Post by Mocio-Man » 26 Jan 2020 01:47

L'Eremita wrote:
26 Jan 2020 01:36

Però ho un dubbio.
Se al di fuori di questa vita non esistesse nulla, né il passato, né il futuro, se non esistesse l'anima, se quindi, una volta morti, la nostra coscienza cessasse di esistere, perché non dovrebbe valere la pena vivere le nostre vite? Nel bene o nella cattiva sorte, è pur sempre un'esperienza, se prima di venire al mondo non esistevamo e dopo la morte non esisteremo più, tanto vale affrontarla, anche se, in linea teorica, è come se anche questa vita non esistesse. La vita non ha significato prima di nascere e quando poi si cessa di vivere, ma vale la pena viverla per interrompere quel ciclo di non-esistenza in cui ci troviamo, inevitabilmente, tutti quanti, altrimenti sai che noia... (ovvio, anche la noia è un concetto senza significato nella non-esistenza)

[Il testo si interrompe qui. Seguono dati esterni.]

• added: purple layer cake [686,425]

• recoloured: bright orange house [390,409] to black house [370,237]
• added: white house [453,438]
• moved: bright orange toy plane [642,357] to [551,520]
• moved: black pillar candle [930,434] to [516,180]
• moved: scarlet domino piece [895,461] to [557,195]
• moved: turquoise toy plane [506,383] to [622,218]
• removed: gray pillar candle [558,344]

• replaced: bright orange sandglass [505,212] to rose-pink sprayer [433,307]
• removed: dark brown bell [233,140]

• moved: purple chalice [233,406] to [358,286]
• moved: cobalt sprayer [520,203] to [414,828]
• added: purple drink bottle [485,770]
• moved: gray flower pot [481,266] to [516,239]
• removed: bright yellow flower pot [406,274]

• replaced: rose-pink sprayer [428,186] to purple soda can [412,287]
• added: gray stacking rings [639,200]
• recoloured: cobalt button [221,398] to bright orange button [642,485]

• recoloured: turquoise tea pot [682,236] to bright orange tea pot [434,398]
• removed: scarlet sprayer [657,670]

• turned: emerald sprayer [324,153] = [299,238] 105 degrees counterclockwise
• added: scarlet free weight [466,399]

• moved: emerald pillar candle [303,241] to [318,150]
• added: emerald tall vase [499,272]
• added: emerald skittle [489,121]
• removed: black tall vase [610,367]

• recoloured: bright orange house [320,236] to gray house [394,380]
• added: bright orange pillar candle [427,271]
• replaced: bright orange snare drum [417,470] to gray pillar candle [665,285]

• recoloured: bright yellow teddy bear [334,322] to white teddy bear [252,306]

Io son comunque pessimista e nichilista, appoggio quello che dici, mi è però venuta in mente questa possibile antitesi a quello che può essere il nostro pensiero. Perché privarsi di un qualcosa?
Come detto da rossonero, la fregatura è che chi non perviene all'esistenza non ne soffre la privazione, mentre chi esiste i dolori della vita li soffre eccome.